Having tried to put on the head wrap about half a dozen times and looked these photographs over, I have a number of observations that may be worth thinking about:
1. The wool band I used is probably a bit wider than necessary, and is too wide for the resulting style to look like the images on ancient Greek pottery. It's about an inch and a half (roughly 4 cm) wide, and it should probably be no more than an inch wide (2.5 cm) to resemble the period images. That argues for using a tablet woven band or a commercially woven wool tape in an appropriate size.
2. It is critical that the tape be wool and that the fabric be linen or a cotton rough enough not to be slippery. Using different fibers would make it likely that the wrap would slide off one's head, no matter how tightly it was tied. The fact that wool is easily dyeable with period-available substances enhances the ornamental value of such a wrap, and further supports the use of wool for the purpose.
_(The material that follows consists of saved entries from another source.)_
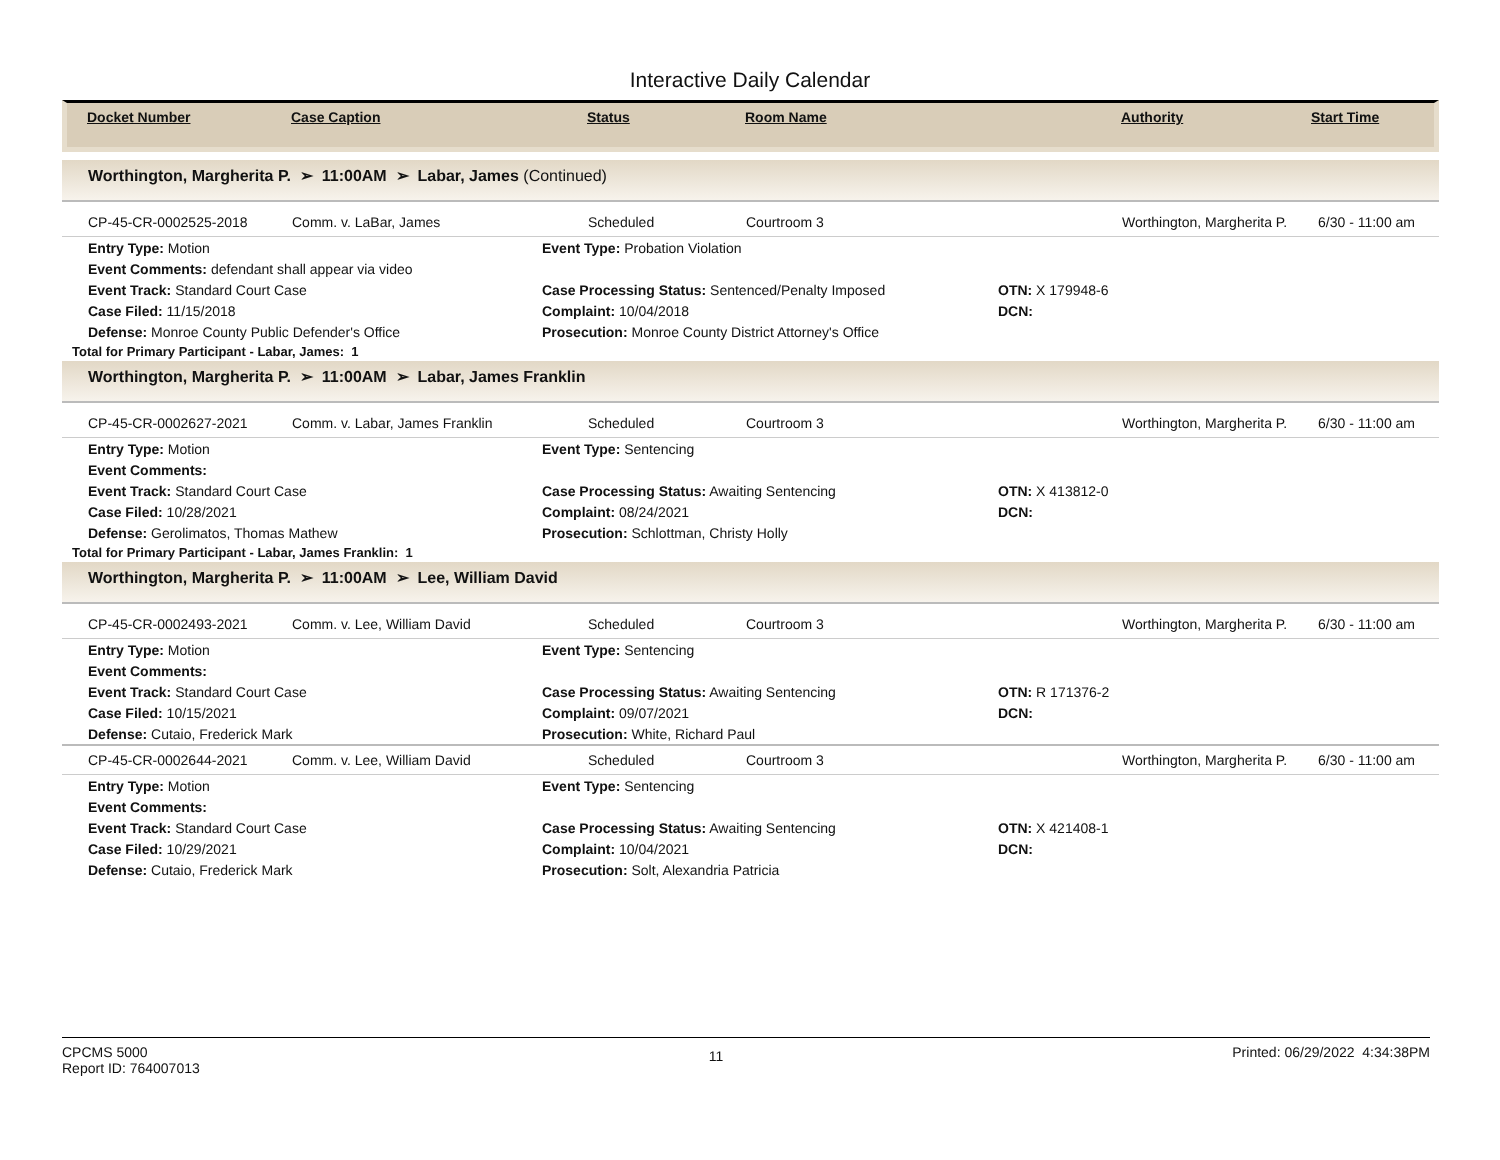Interactive Daily Calendar
| Docket Number | Case Caption | Status | Room Name | Authority | Start Time |
| --- | --- | --- | --- | --- | --- |
Worthington, Margherita P. ➢ 11:00AM ➢ Labar, James (Continued)
| CP-45-CR-0002525-2018 | Comm. v. LaBar, James | Scheduled | Courtroom 3 | Worthington, Margherita P. | 6/30 - 11:00 am |
| Entry Type: Motion | Event Type: Probation Violation | |
| Event Comments: defendant shall appear via video | | |
| Event Track: Standard Court Case | Case Processing Status: Sentenced/Penalty Imposed | OTN: X 179948-6 |
| Case Filed: 11/15/2018 | Complaint: 10/04/2018 | DCN: |
| Defense: Monroe County Public Defender's Office | Prosecution: Monroe County District Attorney's Office | |
Total for Primary Participant - Labar, James: 1
Worthington, Margherita P. ➢ 11:00AM ➢ Labar, James Franklin
| CP-45-CR-0002627-2021 | Comm. v. Labar, James Franklin | Scheduled | Courtroom 3 | Worthington, Margherita P. | 6/30 - 11:00 am |
| Entry Type: Motion | Event Type: Sentencing | |
| Event Comments: | | |
| Event Track: Standard Court Case | Case Processing Status: Awaiting Sentencing | OTN: X 413812-0 |
| Case Filed: 10/28/2021 | Complaint: 08/24/2021 | DCN: |
| Defense: Gerolimatos, Thomas Mathew | Prosecution: Schlottman, Christy Holly | |
Total for Primary Participant - Labar, James Franklin: 1
Worthington, Margherita P. ➢ 11:00AM ➢ Lee, William David
| CP-45-CR-0002493-2021 | Comm. v. Lee, William David | Scheduled | Courtroom 3 | Worthington, Margherita P. | 6/30 - 11:00 am |
| Entry Type: Motion | Event Type: Sentencing | |
| Event Comments: | | |
| Event Track: Standard Court Case | Case Processing Status: Awaiting Sentencing | OTN: R 171376-2 |
| Case Filed: 10/15/2021 | Complaint: 09/07/2021 | DCN: |
| Defense: Cutaio, Frederick Mark | Prosecution: White, Richard Paul | |
| CP-45-CR-0002644-2021 | Comm. v. Lee, William David | Scheduled | Courtroom 3 | Worthington, Margherita P. | 6/30 - 11:00 am |
| Entry Type: Motion | Event Type: Sentencing | |
| Event Comments: | | |
| Event Track: Standard Court Case | Case Processing Status: Awaiting Sentencing | OTN: X 421408-1 |
| Case Filed: 10/29/2021 | Complaint: 10/04/2021 | DCN: |
| Defense: Cutaio, Frederick Mark | Prosecution: Solt, Alexandria Patricia | |
CPCMS 5000
Report ID: 764007013
11
Printed: 06/29/2022 4:34:38PM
4. It's difficult to wrap the band tightly if you are putting the head wrap on your own hair, because it's difficult to flip the ends of the band around in a way that guarantees that the entire length of the band will continue to lie smoothly while you are flipping them. That leads me to the conclusion that Greek women probably used a cloth bag with a band attached for this style, instead of a flat piece of cloth. That way, it would be easier to keep the bun covered as you wrap the band.
5. Once the wool is knotted, however, the wrap is quite stable even if the band isn't knotted tightly, and it tends to stay put even if the band is not double-knotted. The stability is a tribute to the self-sticking qualities of wool, and shows that this would have been a very practical style for a busy Greek woman.
If I make another such wrap, I will use a thin, narrow, tablet-woven band instead of thick wool. I believe the resulting wrap would look both more authentic and more beautiful that way. Still, this was a quick, interesting, and educational project, and I'm glad I did it.